■ EXERCISE REQUIREMENTS
**a.** In the Slashdot thread, what happens to in-process transactions when a failed application is restarted?
**b.** Transcribe the part of the Slashdot thread starting at "The basic concepts" and ending at "cluster was involved.".

Start of SOURCE EXTRACT

Slashdot Mirror


A Diagnosis of Self-Healing Systems

gManZboy writes "We've been hearing about self-healing systems for a while, but (as is usual), so far it's more hype than reality. Well it looks like Mike Shapiro (from Sun's Solaris Kernel group) has been doing a little actual work in this direction. His prognosis is that there's a long way to go before we get fully self-healing systems. In this article he talks a little bit about what he's done, points out some alternative approaches to his own, as well as what's left to do."

1 of 149 comments (clear)

  1. UNIX is the problem. Tandem was the solution. by Animats · · Score: 5, Interesting
    There are operating systems for which "self-healing" is quite feasible, but UNIX is all wrong for it.

    The most successful example is Tandem. For decades, systems that have to keep running have run on Tandem's operating system. For an overview of how they did it, see the 1985 paper Why Computers Stop and What Can Be Done About It.

    The basic concepts are:

    • All the permanent state is in a database with proper atomic restart and recovery mechanisms.
    • Flat "files" are implemented on top of the database, not the other way round.
    • When applications fail, they are usually restarted completely, with any in-process transactions being backed out.
    • Applications with long-running state are tracked by a watching program on another machine which periodically receives state updates from the first program. If the first program fails, the watching program restarts it from a previous good state.

    Every time you use an ATM or trade a stock, somewhere a Tandem cluster was involved.

    Tandem's problem was that they had rather expensive proprietary hardware. You also needed extra hardware to allow for fail-operational systems. But it all really does work. HP still sells Tandem, but since Carly, it's being neglected, like most other high technology at HP.

End of SOURCE EXTRACT
Start of THE DATA

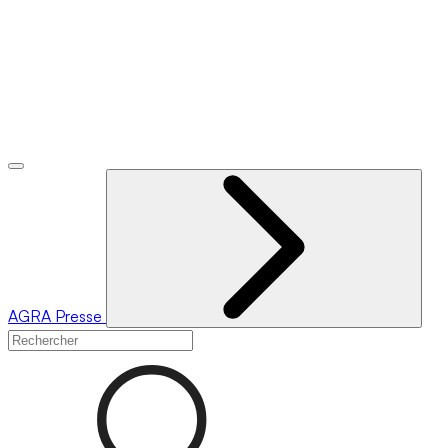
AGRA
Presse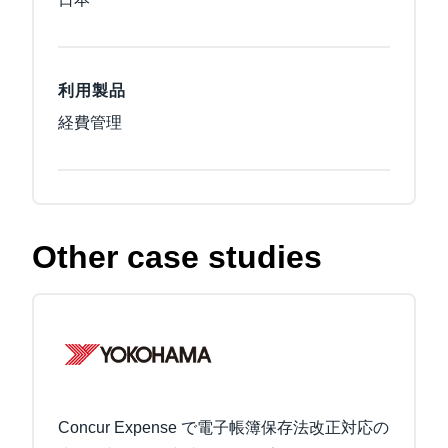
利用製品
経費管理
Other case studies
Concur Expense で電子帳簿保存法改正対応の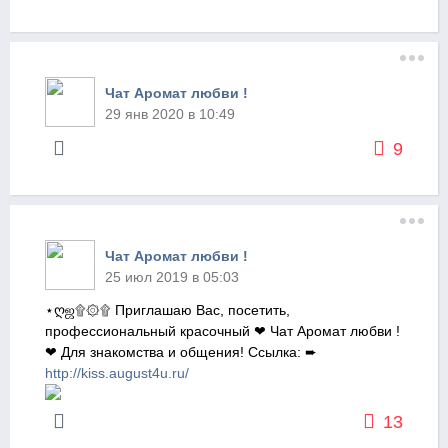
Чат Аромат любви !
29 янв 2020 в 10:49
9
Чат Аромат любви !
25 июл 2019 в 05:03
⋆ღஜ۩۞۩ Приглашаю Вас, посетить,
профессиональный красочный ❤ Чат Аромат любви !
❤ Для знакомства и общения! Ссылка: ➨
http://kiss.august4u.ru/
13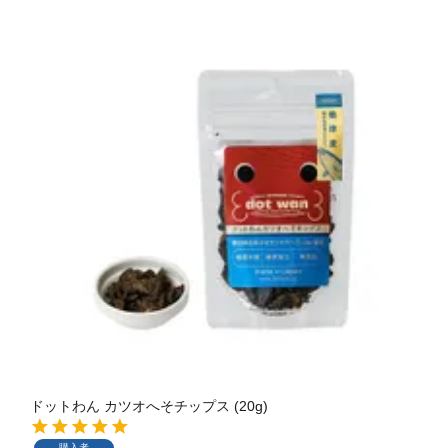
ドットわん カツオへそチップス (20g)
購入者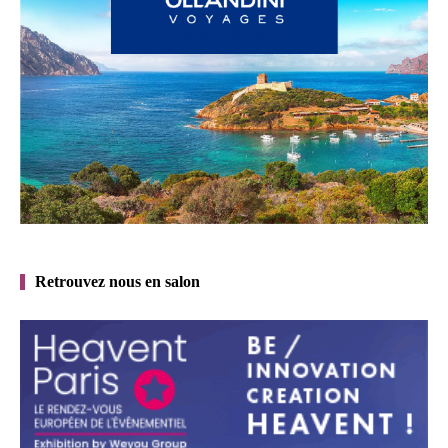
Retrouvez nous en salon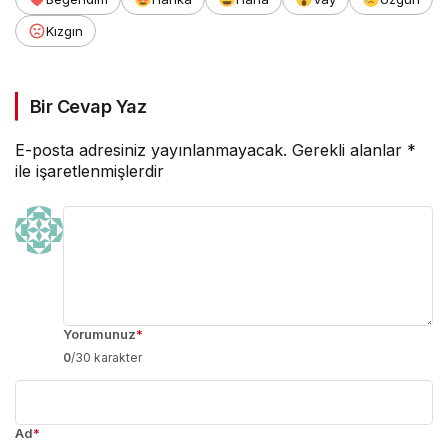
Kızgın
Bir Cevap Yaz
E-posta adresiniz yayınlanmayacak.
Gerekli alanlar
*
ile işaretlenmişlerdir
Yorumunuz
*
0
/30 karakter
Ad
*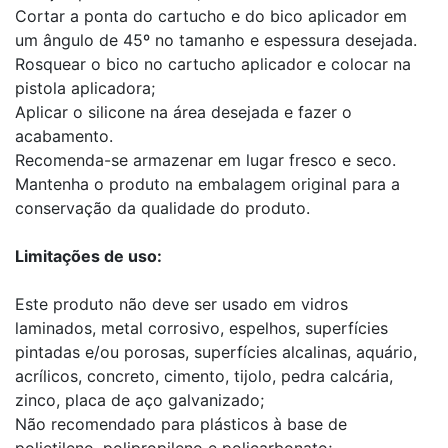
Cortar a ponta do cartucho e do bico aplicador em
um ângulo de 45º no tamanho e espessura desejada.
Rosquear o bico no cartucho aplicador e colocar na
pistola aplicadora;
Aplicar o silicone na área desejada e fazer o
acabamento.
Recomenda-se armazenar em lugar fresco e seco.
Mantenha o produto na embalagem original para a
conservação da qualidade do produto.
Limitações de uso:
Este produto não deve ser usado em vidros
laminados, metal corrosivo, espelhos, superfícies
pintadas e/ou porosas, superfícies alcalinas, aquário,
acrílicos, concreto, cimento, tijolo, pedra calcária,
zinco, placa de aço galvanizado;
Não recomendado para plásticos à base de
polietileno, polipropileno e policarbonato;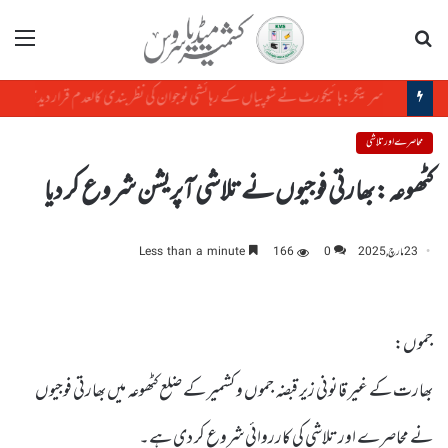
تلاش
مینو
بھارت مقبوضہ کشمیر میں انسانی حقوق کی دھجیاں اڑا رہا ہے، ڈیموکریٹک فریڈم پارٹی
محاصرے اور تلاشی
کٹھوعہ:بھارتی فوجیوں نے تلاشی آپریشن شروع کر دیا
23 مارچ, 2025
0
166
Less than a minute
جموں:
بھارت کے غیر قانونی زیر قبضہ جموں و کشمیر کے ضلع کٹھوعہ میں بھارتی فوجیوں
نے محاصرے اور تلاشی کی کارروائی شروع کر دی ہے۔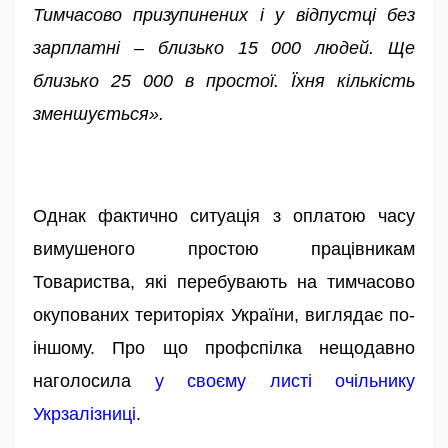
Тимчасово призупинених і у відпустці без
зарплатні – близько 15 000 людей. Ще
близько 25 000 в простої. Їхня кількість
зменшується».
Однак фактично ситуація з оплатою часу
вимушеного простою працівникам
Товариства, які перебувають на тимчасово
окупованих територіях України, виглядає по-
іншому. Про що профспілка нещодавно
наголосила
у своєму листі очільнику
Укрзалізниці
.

End of THE DATA

■ RESPONSES
**a.** They are backed out.

**b.**
The basic concepts are:

    • All the permanent state is in a database with proper atomic restart and recovery mechanisms.
    • Flat "files" are implemented on top of the database, not the other way round.
    • When applications fail, they are usually restarted completely, with any in-process transactions being backed out.
    • Applications with long-running state are tracked by a watching program on another machine which periodically receives state updates from the first program. If the first program fails, the watching program restarts it from a previous good state.

    Every time you use an ATM or trade a stock, somewhere a Tandem cluster was involved.